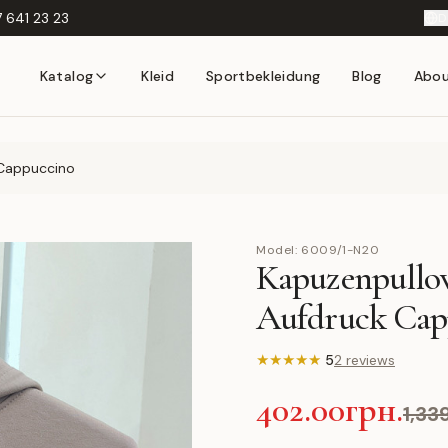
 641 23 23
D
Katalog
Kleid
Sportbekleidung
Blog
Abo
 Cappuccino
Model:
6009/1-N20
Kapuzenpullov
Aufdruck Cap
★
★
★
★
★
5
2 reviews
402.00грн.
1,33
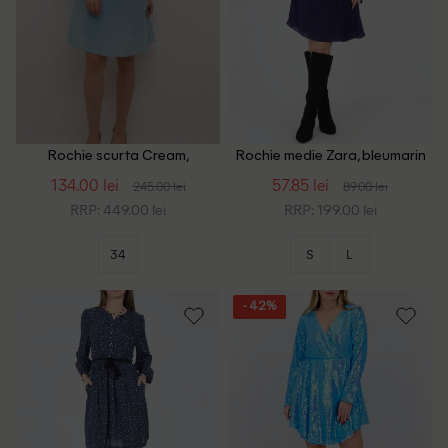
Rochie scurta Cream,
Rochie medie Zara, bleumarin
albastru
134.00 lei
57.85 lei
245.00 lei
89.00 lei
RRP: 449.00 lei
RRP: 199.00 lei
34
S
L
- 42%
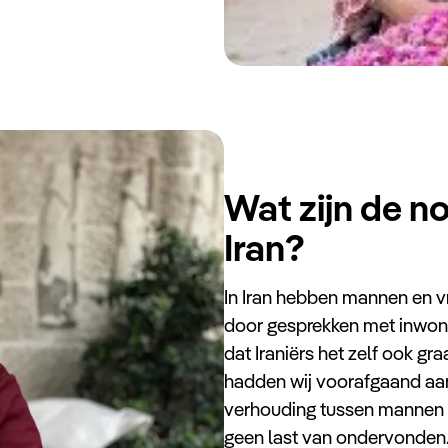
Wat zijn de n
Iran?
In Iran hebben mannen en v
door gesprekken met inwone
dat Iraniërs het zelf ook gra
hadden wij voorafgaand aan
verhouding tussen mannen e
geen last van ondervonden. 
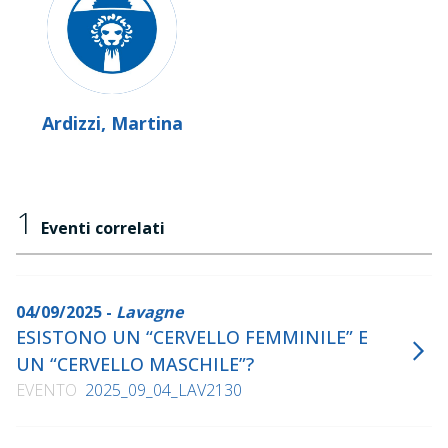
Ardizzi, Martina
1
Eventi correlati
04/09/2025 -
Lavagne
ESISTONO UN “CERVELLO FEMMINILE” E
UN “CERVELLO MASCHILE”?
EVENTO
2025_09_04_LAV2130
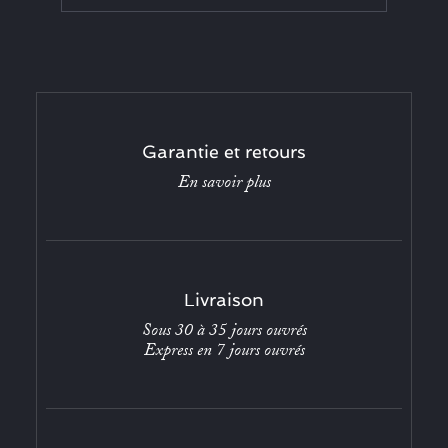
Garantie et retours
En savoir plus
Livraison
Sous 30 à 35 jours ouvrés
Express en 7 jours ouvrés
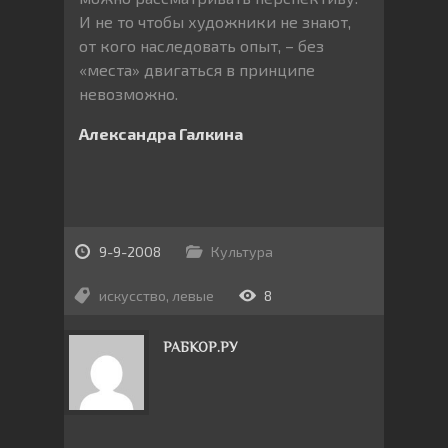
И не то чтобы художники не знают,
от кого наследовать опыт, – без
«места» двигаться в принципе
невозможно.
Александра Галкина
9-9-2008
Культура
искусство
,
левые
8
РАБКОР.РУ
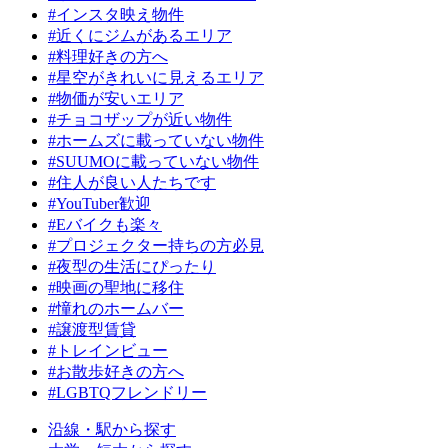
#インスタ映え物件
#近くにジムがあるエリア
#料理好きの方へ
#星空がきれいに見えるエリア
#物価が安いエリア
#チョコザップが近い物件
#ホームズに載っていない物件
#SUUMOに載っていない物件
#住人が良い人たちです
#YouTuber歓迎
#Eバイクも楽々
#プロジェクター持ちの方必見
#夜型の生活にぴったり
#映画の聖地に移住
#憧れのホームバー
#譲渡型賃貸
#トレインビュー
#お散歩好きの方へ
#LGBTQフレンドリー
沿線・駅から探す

══════

Exercise description
Omit the pictures, then print the rest of the listing above exactly.

Answer below
 641 23 23
D
Katalog
Kleid
Sportbekleidung
Blog
Abo
 Cappuccino
Model:
6009/1-N20
Kapuzenpullov
Aufdruck Cap
★
★
★
★
★
5
2 reviews
402.00грн.
1,33
Rochie scurta Cream,
Rochie medie Zara, bleumarin
albastru
134.00 lei
57.85 lei
245.00 lei
89.00 lei
RRP: 449.00 lei
RRP: 199.00 lei
34
S
L
- 42%
Wat zijn de n
Iran?
In Iran hebben mannen en v
door gesprekken met inwone
dat Iraniërs het zelf ook gra
hadden wij voorafgaand aan
verhouding tussen mannen e
geen last van ondervonden. 
Ardizzi, Martina
1
Eventi correlati
04/09/2025 -
Lavagne
ESISTONO UN “CERVELLO FEMMINILE” E
UN “CERVELLO MASCHILE”?
EVENTO
2025_09_04_LAV2130
Garantie et retours
En savoir plus
Livraison
Sous 30 à 35 jours ouvrés
Express en 7 jours ouvrés
И не то чтобы художники не знают,
от кого наследовать опыт, – без
«места» двигаться в принципе
невозможно.
Александра Галкина
9-9-2008
Культура
искусство
,
левые
8
РАБКОР.РУ
#インスタ映え物件
#近くにジムがあるエリア
#料理好きの方へ
#星空がきれいに見えるエリア
#物価が安いエリア
#チョコザップが近い物件
#ホームズに載っていない物件
#SUUMOに載っていない物件
#住人が良い人たちです
#YouTuber歓迎
#Eバイクも楽々
#プロジェクター持ちの方必見
#夜型の生活にぴったり
#映画の聖地に移住
#憧れのホームバー
#譲渡型賃貸
#トレインビュー
#お散歩好きの方へ
#LGBTQフレンドリー
沿線・駅から探す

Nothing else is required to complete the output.